EXERCISE INSTRUCTIONS
Reproduce the records word for word, leaving out any pictures they hold.

EXTRACTED MATERIAL
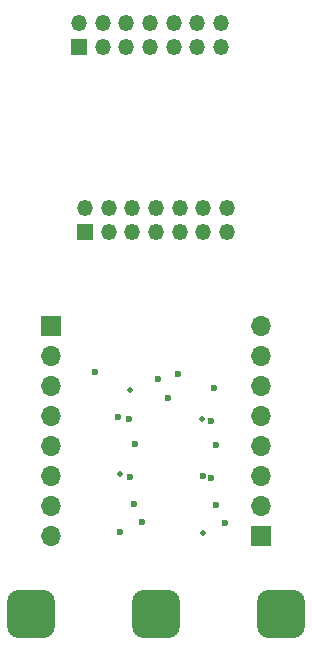
<source format=gbr>
%TF.GenerationSoftware,KiCad,Pcbnew,(6.0.0)*%
%TF.CreationDate,2022-06-29T15:28:05+09:00*%
%TF.ProjectId,TipLets_Board,5469704c-6574-4735-9f42-6f6172642e6b,rev?*%
%TF.SameCoordinates,Original*%
%TF.FileFunction,Soldermask,Bot*%
%TF.FilePolarity,Negative*%
%FSLAX46Y46*%
G04 Gerber Fmt 4.6, Leading zero omitted, Abs format (unit mm)*
G04 Created by KiCad (PCBNEW (6.0.0)) date 2022-06-29 15:28:05*
%MOMM*%
%LPD*%
G01*
G04 APERTURE LIST*
G04 Aperture macros list*
%AMRoundRect*
0 Rectangle with rounded corners*
0 $1 Rounding radius*
0 $2 $3 $4 $5 $6 $7 $8 $9 X,Y pos of 4 corners*
0 Add a 4 corners polygon primitive as box body*
4,1,4,$2,$3,$4,$5,$6,$7,$8,$9,$2,$3,0*
0 Add four circle primitives for the rounded corners*
1,1,$1+$1,$2,$3*
1,1,$1+$1,$4,$5*
1,1,$1+$1,$6,$7*
1,1,$1+$1,$8,$9*
0 Add four rect primitives between the rounded corners*
20,1,$1+$1,$2,$3,$4,$5,0*
20,1,$1+$1,$4,$5,$6,$7,0*
20,1,$1+$1,$6,$7,$8,$9,0*
20,1,$1+$1,$8,$9,$2,$3,0*%
G04 Aperture macros list end*
%ADD10R,1.350000X1.350000*%
%ADD11O,1.350000X1.350000*%
%ADD12O,1.700000X1.700000*%
%ADD13R,1.700000X1.700000*%
%ADD14RoundRect,1.015000X-1.015000X-1.015000X1.015000X-1.015000X1.015000X1.015000X-1.015000X1.015000X0*%
%ADD15C,0.600000*%
%ADD16C,0.500000*%
G04 APERTURE END LIST*
D10*
%TO.C,J3*%
X23685000Y-79317000D03*
D11*
X23685000Y-77317000D03*
X25685000Y-79317000D03*
X25685000Y-77317000D03*
X27685000Y-79317000D03*
X27685000Y-77317000D03*
X29685000Y-79317000D03*
X29685000Y-77317000D03*
X31685000Y-79317000D03*
X31685000Y-77317000D03*
X33685000Y-79317000D03*
X33685000Y-77317000D03*
X35685000Y-79317000D03*
X35685000Y-77317000D03*
%TD*%
D12*
%TO.C,J1*%
X21325000Y-120737000D03*
X21325000Y-118197000D03*
X21325000Y-115657000D03*
X21325000Y-113117000D03*
X21325000Y-110577000D03*
X21325000Y-108037000D03*
X21325000Y-105497000D03*
D13*
X21325000Y-102957000D03*
%TD*%
D11*
%TO.C,J4*%
X36185000Y-93000000D03*
X36185000Y-95000000D03*
X34185000Y-93000000D03*
X34185000Y-95000000D03*
X32185000Y-93000000D03*
X32185000Y-95000000D03*
X30185000Y-93000000D03*
X30185000Y-95000000D03*
X28185000Y-93000000D03*
X28185000Y-95000000D03*
X26185000Y-93000000D03*
X26185000Y-95000000D03*
X24185000Y-93000000D03*
D10*
X24185000Y-95000000D03*
%TD*%
D12*
%TO.C,J2*%
X39085000Y-102952000D03*
X39085000Y-105492000D03*
X39085000Y-108032000D03*
X39085000Y-110572000D03*
X39085000Y-113112000D03*
X39085000Y-115652000D03*
X39085000Y-118192000D03*
D13*
X39085000Y-120732000D03*
%TD*%
D14*
%TO.C,B1*%
X30185000Y-127394209D03*
X40730000Y-127394209D03*
X19640000Y-127394209D03*
%TD*%
D15*
X35105000Y-108258170D03*
X35993000Y-119680170D03*
X27951000Y-115735170D03*
X35245560Y-118114000D03*
X29005000Y-119577170D03*
X27905000Y-110858170D03*
X25058000Y-106868170D03*
X28368540Y-112928170D03*
X34833037Y-115828439D03*
X34832000Y-110991170D03*
X28296000Y-118021170D03*
D16*
X28005000Y-108388170D03*
D15*
X35231000Y-113050170D03*
X32017000Y-107007170D03*
X34129000Y-115649170D03*
D16*
X34127000Y-120534170D03*
X27173000Y-115516170D03*
D15*
X27176000Y-120408170D03*
D16*
X34085000Y-110826170D03*
D15*
X27005000Y-110658170D03*
X31235000Y-109038170D03*
X30375000Y-107428170D03*
M02*

</source>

SOLUTION TO THE PROBLEM
<source format=gbr>
%TF.GenerationSoftware,KiCad,Pcbnew,(6.0.0)*%
%TF.CreationDate,2022-06-29T15:28:05+09:00*%
%TF.ProjectId,TipLets_Board,5469704c-6574-4735-9f42-6f6172642e6b,rev?*%
%TF.SameCoordinates,Original*%
%TF.FileFunction,Soldermask,Bot*%
%TF.FilePolarity,Negative*%
%FSLAX46Y46*%
G04 Gerber Fmt 4.6, Leading zero omitted, Abs format (unit mm)*
G04 Created by KiCad (PCBNEW (6.0.0)) date 2022-06-29 15:28:05*
%MOMM*%
%LPD*%
G01*
G04 APERTURE LIST*
G04 Aperture macros list*
%AMRoundRect*
0 Rectangle with rounded corners*
0 $1 Rounding radius*
0 $2 $3 $4 $5 $6 $7 $8 $9 X,Y pos of 4 corners*
0 Add a 4 corners polygon primitive as box body*
4,1,4,$2,$3,$4,$5,$6,$7,$8,$9,$2,$3,0*
0 Add four circle primitives for the rounded corners*
1,1,$1+$1,$2,$3*
1,1,$1+$1,$4,$5*
1,1,$1+$1,$6,$7*
1,1,$1+$1,$8,$9*
0 Add four rect primitives between the rounded corners*
20,1,$1+$1,$2,$3,$4,$5,0*
20,1,$1+$1,$4,$5,$6,$7,0*
20,1,$1+$1,$6,$7,$8,$9,0*
20,1,$1+$1,$8,$9,$2,$3,0*%
G04 Aperture macros list end*
%ADD10R,1.350000X1.350000*%
%ADD11O,1.350000X1.350000*%
%ADD12O,1.700000X1.700000*%
%ADD13R,1.700000X1.700000*%
%ADD14RoundRect,1.015000X-1.015000X-1.015000X1.015000X-1.015000X1.015000X1.015000X-1.015000X1.015000X0*%
%ADD15C,0.600000*%
%ADD16C,0.500000*%
G04 APERTURE END LIST*
D10*
%TO.C,J3*%
X23685000Y-79317000D03*
D11*
X23685000Y-77317000D03*
X25685000Y-79317000D03*
X25685000Y-77317000D03*
X27685000Y-79317000D03*
X27685000Y-77317000D03*
X29685000Y-79317000D03*
X29685000Y-77317000D03*
X31685000Y-79317000D03*
X31685000Y-77317000D03*
X33685000Y-79317000D03*
X33685000Y-77317000D03*
X35685000Y-79317000D03*
X35685000Y-77317000D03*
%TD*%
D12*
%TO.C,J1*%
X21325000Y-120737000D03*
X21325000Y-118197000D03*
X21325000Y-115657000D03*
X21325000Y-113117000D03*
X21325000Y-110577000D03*
X21325000Y-108037000D03*
X21325000Y-105497000D03*
D13*
X21325000Y-102957000D03*
%TD*%
D11*
%TO.C,J4*%
X36185000Y-93000000D03*
X36185000Y-95000000D03*
X34185000Y-93000000D03*
X34185000Y-95000000D03*
X32185000Y-93000000D03*
X32185000Y-95000000D03*
X30185000Y-93000000D03*
X30185000Y-95000000D03*
X28185000Y-93000000D03*
X28185000Y-95000000D03*
X26185000Y-93000000D03*
X26185000Y-95000000D03*
X24185000Y-93000000D03*
D10*
X24185000Y-95000000D03*
%TD*%
D12*
%TO.C,J2*%
X39085000Y-102952000D03*
X39085000Y-105492000D03*
X39085000Y-108032000D03*
X39085000Y-110572000D03*
X39085000Y-113112000D03*
X39085000Y-115652000D03*
X39085000Y-118192000D03*
D13*
X39085000Y-120732000D03*
%TD*%
D14*
%TO.C,B1*%
X30185000Y-127394209D03*
X40730000Y-127394209D03*
X19640000Y-127394209D03*
%TD*%
D15*
X35105000Y-108258170D03*
X35993000Y-119680170D03*
X27951000Y-115735170D03*
X35245560Y-118114000D03*
X29005000Y-119577170D03*
X27905000Y-110858170D03*
X25058000Y-106868170D03*
X28368540Y-112928170D03*
X34833037Y-115828439D03*
X34832000Y-110991170D03*
X28296000Y-118021170D03*
D16*
X28005000Y-108388170D03*
D15*
X35231000Y-113050170D03*
X32017000Y-107007170D03*
X34129000Y-115649170D03*
D16*
X34127000Y-120534170D03*
X27173000Y-115516170D03*
D15*
X27176000Y-120408170D03*
D16*
X34085000Y-110826170D03*
D15*
X27005000Y-110658170D03*
X31235000Y-109038170D03*
X30375000Y-107428170D03*
M02*

</source>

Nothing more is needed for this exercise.